The Credit Rating Agencies ratings represented the investor’s de facto discount rate. By insisting that non-agency MBS had similar risk profiles to secured MBS, and therefore deserved similar credit ratings, Investment Bank underwriters and Credit Rating Agencies effectively low balled the Investor’s discount rate.
As you describe, “Investor’s for the most part didn’t perform their own valuation methods. They were told by the Investment banks what the credit rating was and interest rate offered.” I think it’s safe to assume that if the Investor didn’t construct a purchase model, they didn’t construct a discount rate to evaluate the securities' projected flows – they focused instead on the securities’ rate and credit rating.
Again, if Investors had constructed their own discount rates and used them when making investments, their risk profile evaluation of non-agency securities would have resulted in their insistence on a higher risk premium and use of a higher discount rate, that resulted in the purchase of the non-agency securities at a discount to face value.
Simply assigning a “1% spread” to the un-secured product didn’t recognize the glaring differences between the two types of securities. From the very outset, the nu vogue lending standards inherent in the un-secured mortgage products warranted red flags and corresponding higher risk premiums – the lack of historical data notwithstanding.
The Investment Banks’ and Credit Rating Agencies’ quantum leap that a restructuring of credit risk had occurred (i.e. decline in Borrower defaults) due to “robust home appreciation” was simply unfounded (insufficient data to support a wholesale shift in assessing credit risk).
What’s not clear yet is the role of timing. This was a “house of cards” destined to a nasty unraveling. What event(s) caused it to implode? Or as you said – “Eventually we hit the tipping point…” – what was that "tipping point"? Also, what’s next for those still holding bad securities?

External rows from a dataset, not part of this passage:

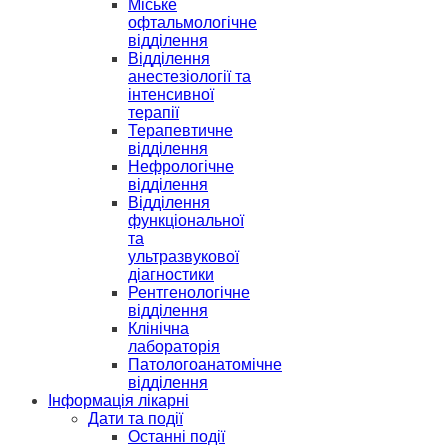
Міське
офтальмологічне
відділення
Відділення
анестезіології та
інтенсивної
терапії
Терапевтичне
відділення
Нефрологічне
відділення
Відділення
функціональної
та
ультразвукової
діагностики
Рентгенологічне
відділення
Клінічна
лабораторія
Патологоанатомічне
відділення
Інформація лікарні
Дати та події
Останні події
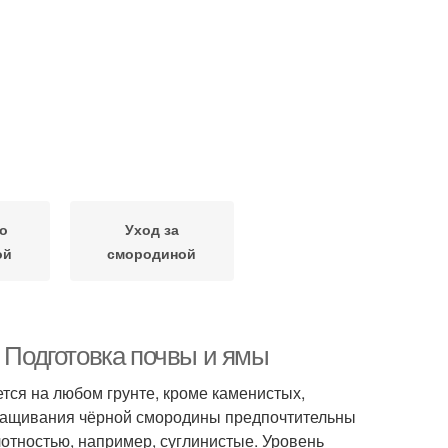
о
Уход за
ой
смородиной
. Подготовка почвы и ямы
тся на любом грунте, кроме каменистых,
ыращивания чёрной смородины предпочтительны
отностью, например, суглинистые. Уровень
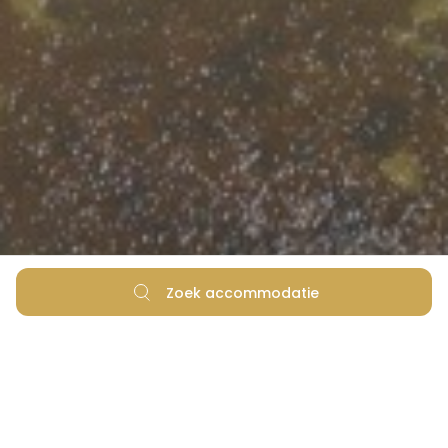
Zoek accommodatie
Neem een reisje terug in de tijd.
"European Destination of Excellence", de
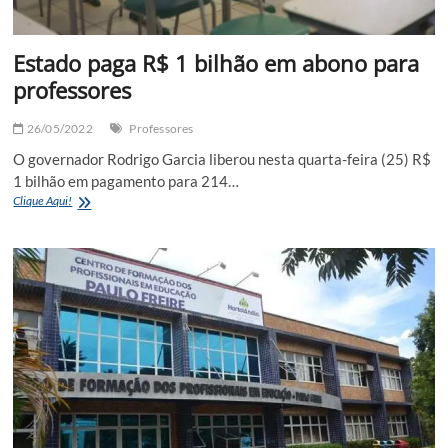
Estado paga R$ 1 bilhão em abono para
professores
26/05/2022
Professores
O governador Rodrigo Garcia liberou nesta quarta-feira (25) R$
1 bilhão em pagamento para 214…
Estado
Clique Aqui!
paga
R$
1
bilhão
em
abono
para
professores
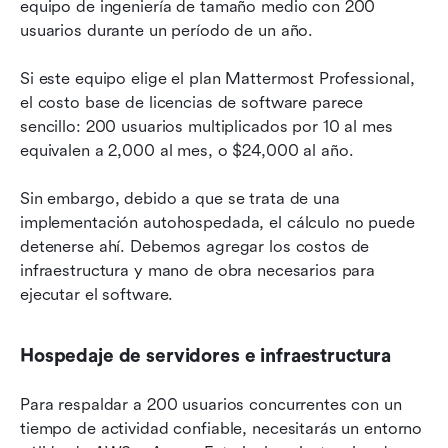
equipo de ingeniería de tamaño medio con 200 
usuarios durante un período de un año.
Si este equipo elige el plan Mattermost Professional, 
el costo base de licencias de software parece 
sencillo: 200 usuarios multiplicados por 10 al mes 
equivalen a 2,000 al mes, o $24,000 al año.
Sin embargo, debido a que se trata de una 
implementación autohospedada, el cálculo no puede 
detenerse ahí. Debemos agregar los costos de 
infraestructura y mano de obra necesarios para 
ejecutar el software.
Hospedaje de servidores e infraestructura
Para respaldar a 200 usuarios concurrentes con un 
tiempo de actividad confiable, necesitarás un entorno 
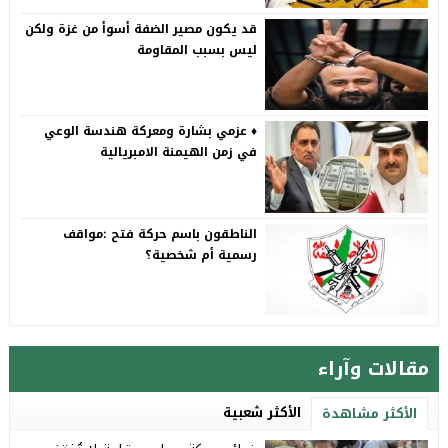
قد يكون مصير الضفة أسوأ من غزة ولكن
ليس بسبب المقاومة
♦️ عزمي بشارة ومعركة هندسة الوعي
في زمن الهيمنة الامبريالية
الناطقون باسم حركة فتح :مواقف
رسمية أم شخصية؟
مقالات وآراء
الأكثر شعبية
الأكثر مشاهدة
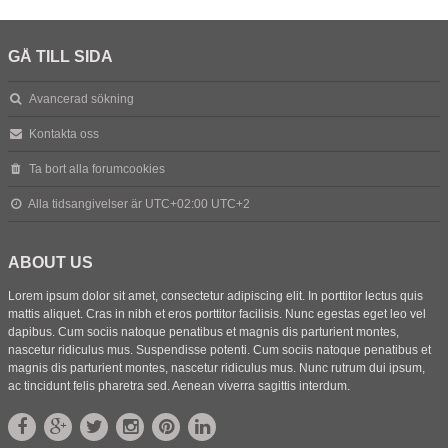
GÅ TILL SIDA
Avancerad sökning
Kontakta oss
Ta bort alla forumcookies
Alla tidsangivelser är UTC+02:00 UTC+2
ABOUT US
Lorem ipsum dolor sit amet, consectetur adipiscing elit. In porttitor lectus quis
mattis aliquet. Cras in nibh et eros porttitor facilisis. Nunc egestas eget leo vel
dapibus. Cum sociis natoque penatibus et magnis dis parturient montes,
nascetur ridiculus mus. Suspendisse potenti. Cum sociis natoque penatibus et
magnis dis parturient montes, nascetur ridiculus mus. Nunc rutrum dui ipsum,
ac tincidunt felis pharetra sed. Aenean viverra sagittis interdum.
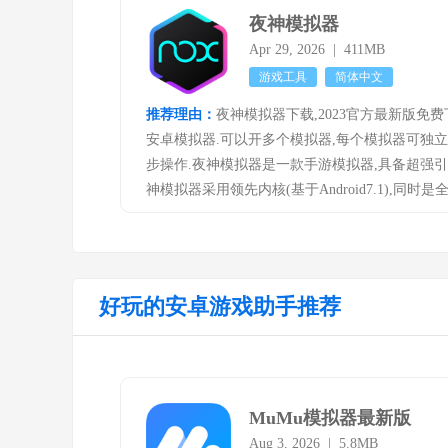
管理功能，多开效率成倍提升，在同等电脑环境
夜神模拟器
多，是目前电脑上玩手游用户评价超好的安卓模
Apr 29, 2026 | 411MB
游戏工具
简体中文
推荐理由：
夜神模拟器下载,2023官方最新版免
安卓模拟器.可以开多个模拟器,每个模拟器可独
步操作.夜神模拟器是一款手游模拟器,具备超强
神模拟器采用领先内核(基于Android7.1),同时是
模拟器,在性能、稳定性及兼容性等方面有着同类
畅,多开挂机更省资源,键鼠和手柄操作给你完美
至高快乐.
好玩的安卓游戏助手推荐
MuMu模拟器最新版
Aug 3, 2026 | 5.8MB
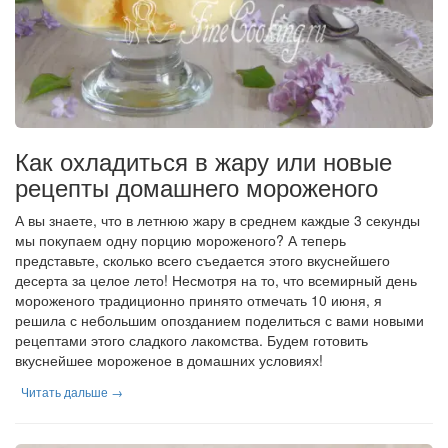
Как охладиться в жару или новые
рецепты домашнего мороженого
А вы знаете, что в летнюю жару в среднем каждые 3 секунды
мы покупаем одну порцию мороженого? А теперь
представьте, сколько всего съедается этого вкуснейшего
десерта за целое лето! Несмотря на то, что всемирный день
мороженого традиционно принято отмечать 10 июня, я
решила с небольшим опозданием поделиться с вами новыми
рецептами этого сладкого лакомства. Будем готовить
вкуснейшее мороженое в домашних условиях!
Читать дальше →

What affect will it have on the economy?
Monk,
ReplyDeleteThanks for contributing your meaningful analysis, I think we have raised some very pertinent issues.
I think many of the end investors were unaware of the exact collateral underlying the securities they purchased. If they had known the magnitude of risk that existed, I am sure most would have employed a higher discount rate thus demanding a discount to face value.
I think the tipping point has been the softening of home values. The reason that defaults were very low during the beginning was that borrowers unable to make payment were able to sell their home and pay of the mortgage.
When home prices started to decline, borrowers could only sell their home for less than they owe.
Additionally, some mortgage types had low initial payments, then reset to a higher rate. I think now we are starting to see more defaults due to payments rising.
And we will surely see a lot more.
For the investors who own these securities, they will receive proceeds from the foreclosure and sale of the underlying properties. This will surely add even more pressure to home values, thus the investors will recoup less than they originally invested.